_WHAT TO PRODUCE_: What is needed is the whole of the data, set down exactly.

Plain-text document sources:
+++++
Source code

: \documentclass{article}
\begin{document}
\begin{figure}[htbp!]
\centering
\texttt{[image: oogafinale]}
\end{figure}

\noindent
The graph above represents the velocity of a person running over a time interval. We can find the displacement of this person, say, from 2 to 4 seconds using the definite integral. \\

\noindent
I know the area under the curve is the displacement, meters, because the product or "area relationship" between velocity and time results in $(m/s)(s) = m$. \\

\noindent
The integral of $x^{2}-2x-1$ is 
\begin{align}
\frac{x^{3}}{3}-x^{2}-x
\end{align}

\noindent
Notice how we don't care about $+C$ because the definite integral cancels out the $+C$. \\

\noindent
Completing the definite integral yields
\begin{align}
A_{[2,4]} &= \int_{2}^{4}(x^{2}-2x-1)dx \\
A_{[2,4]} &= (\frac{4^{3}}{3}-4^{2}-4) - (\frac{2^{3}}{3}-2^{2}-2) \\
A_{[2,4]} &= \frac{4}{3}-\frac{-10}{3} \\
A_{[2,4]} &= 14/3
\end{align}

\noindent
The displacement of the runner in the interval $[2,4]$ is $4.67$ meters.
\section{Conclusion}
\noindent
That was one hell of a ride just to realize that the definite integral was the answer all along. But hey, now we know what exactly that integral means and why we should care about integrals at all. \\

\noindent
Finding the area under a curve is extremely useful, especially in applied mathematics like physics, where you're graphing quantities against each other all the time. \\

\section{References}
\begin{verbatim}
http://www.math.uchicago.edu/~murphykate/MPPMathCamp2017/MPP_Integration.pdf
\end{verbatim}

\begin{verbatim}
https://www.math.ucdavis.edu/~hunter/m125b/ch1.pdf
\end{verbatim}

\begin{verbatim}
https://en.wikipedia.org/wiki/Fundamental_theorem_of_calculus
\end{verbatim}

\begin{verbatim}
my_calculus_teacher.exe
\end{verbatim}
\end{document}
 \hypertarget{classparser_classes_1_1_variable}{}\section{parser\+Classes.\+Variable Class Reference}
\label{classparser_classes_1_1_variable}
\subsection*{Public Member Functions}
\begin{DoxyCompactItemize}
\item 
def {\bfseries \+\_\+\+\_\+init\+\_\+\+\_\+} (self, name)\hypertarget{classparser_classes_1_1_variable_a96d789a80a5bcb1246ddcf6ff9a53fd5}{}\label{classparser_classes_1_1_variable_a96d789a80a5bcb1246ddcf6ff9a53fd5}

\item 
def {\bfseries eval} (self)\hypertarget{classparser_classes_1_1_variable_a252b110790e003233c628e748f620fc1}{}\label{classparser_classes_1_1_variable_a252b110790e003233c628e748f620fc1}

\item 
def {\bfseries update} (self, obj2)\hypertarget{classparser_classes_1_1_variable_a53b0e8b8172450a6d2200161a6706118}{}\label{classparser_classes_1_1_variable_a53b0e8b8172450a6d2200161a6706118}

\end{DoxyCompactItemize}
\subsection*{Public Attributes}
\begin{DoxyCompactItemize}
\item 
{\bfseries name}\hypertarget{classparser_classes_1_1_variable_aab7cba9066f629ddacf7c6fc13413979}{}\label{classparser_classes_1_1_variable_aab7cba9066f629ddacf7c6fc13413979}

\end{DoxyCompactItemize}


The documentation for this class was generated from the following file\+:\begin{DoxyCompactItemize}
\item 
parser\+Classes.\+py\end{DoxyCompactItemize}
+++++
_PROBLEM SOLUTION_:
Source code

: \documentclass{article}
\begin{document}
\begin{figure}[htbp!]
\centering
\texttt{[image: oogafinale]}
\end{figure}

\noindent
The graph above represents the velocity of a person running over a time interval. We can find the displacement of this person, say, from 2 to 4 seconds using the definite integral. \\

\noindent
I know the area under the curve is the displacement, meters, because the product or "area relationship" between velocity and time results in $(m/s)(s) = m$. \\

\noindent
The integral of $x^{2}-2x-1$ is 
\begin{align}
\frac{x^{3}}{3}-x^{2}-x
\end{align}

\noindent
Notice how we don't care about $+C$ because the definite integral cancels out the $+C$. \\

\noindent
Completing the definite integral yields
\begin{align}
A_{[2,4]} &= \int_{2}^{4}(x^{2}-2x-1)dx \\
A_{[2,4]} &= (\frac{4^{3}}{3}-4^{2}-4) - (\frac{2^{3}}{3}-2^{2}-2) \\
A_{[2,4]} &= \frac{4}{3}-\frac{-10}{3} \\
A_{[2,4]} &= 14/3
\end{align}

\noindent
The displacement of the runner in the interval $[2,4]$ is $4.67$ meters.
\section{Conclusion}
\noindent
That was one hell of a ride just to realize that the definite integral was the answer all along. But hey, now we know what exactly that integral means and why we should care about integrals at all. \\

\noindent
Finding the area under a curve is extremely useful, especially in applied mathematics like physics, where you're graphing quantities against each other all the time. \\

\section{References}
\begin{verbatim}
http://www.math.uchicago.edu/~murphykate/MPPMathCamp2017/MPP_Integration.pdf
\end{verbatim}

\begin{verbatim}
https://www.math.ucdavis.edu/~hunter/m125b/ch1.pdf
\end{verbatim}

\begin{verbatim}
https://en.wikipedia.org/wiki/Fundamental_theorem_of_calculus
\end{verbatim}

\begin{verbatim}
my_calculus_teacher.exe
\end{verbatim}
\end{document}
 \hypertarget{classparser_classes_1_1_variable}{}\section{parser\+Classes.\+Variable Class Reference}
\label{classparser_classes_1_1_variable}
\subsection*{Public Member Functions}
\begin{DoxyCompactItemize}
\item 
def {\bfseries \+\_\+\+\_\+init\+\_\+\+\_\+} (self, name)\hypertarget{classparser_classes_1_1_variable_a96d789a80a5bcb1246ddcf6ff9a53fd5}{}\label{classparser_classes_1_1_variable_a96d789a80a5bcb1246ddcf6ff9a53fd5}

\item 
def {\bfseries eval} (self)\hypertarget{classparser_classes_1_1_variable_a252b110790e003233c628e748f620fc1}{}\label{classparser_classes_1_1_variable_a252b110790e003233c628e748f620fc1}

\item 
def {\bfseries update} (self, obj2)\hypertarget{classparser_classes_1_1_variable_a53b0e8b8172450a6d2200161a6706118}{}\label{classparser_classes_1_1_variable_a53b0e8b8172450a6d2200161a6706118}

\end{DoxyCompactItemize}
\subsection*{Public Attributes}
\begin{DoxyCompactItemize}
\item 
{\bfseries name}\hypertarget{classparser_classes_1_1_variable_aab7cba9066f629ddacf7c6fc13413979}{}\label{classparser_classes_1_1_variable_aab7cba9066f629ddacf7c6fc13413979}

\end{DoxyCompactItemize}


The documentation for this class was generated from the following file\+:\begin{DoxyCompactItemize}
\item 
parser\+Classes.\+py\end{DoxyCompactItemize}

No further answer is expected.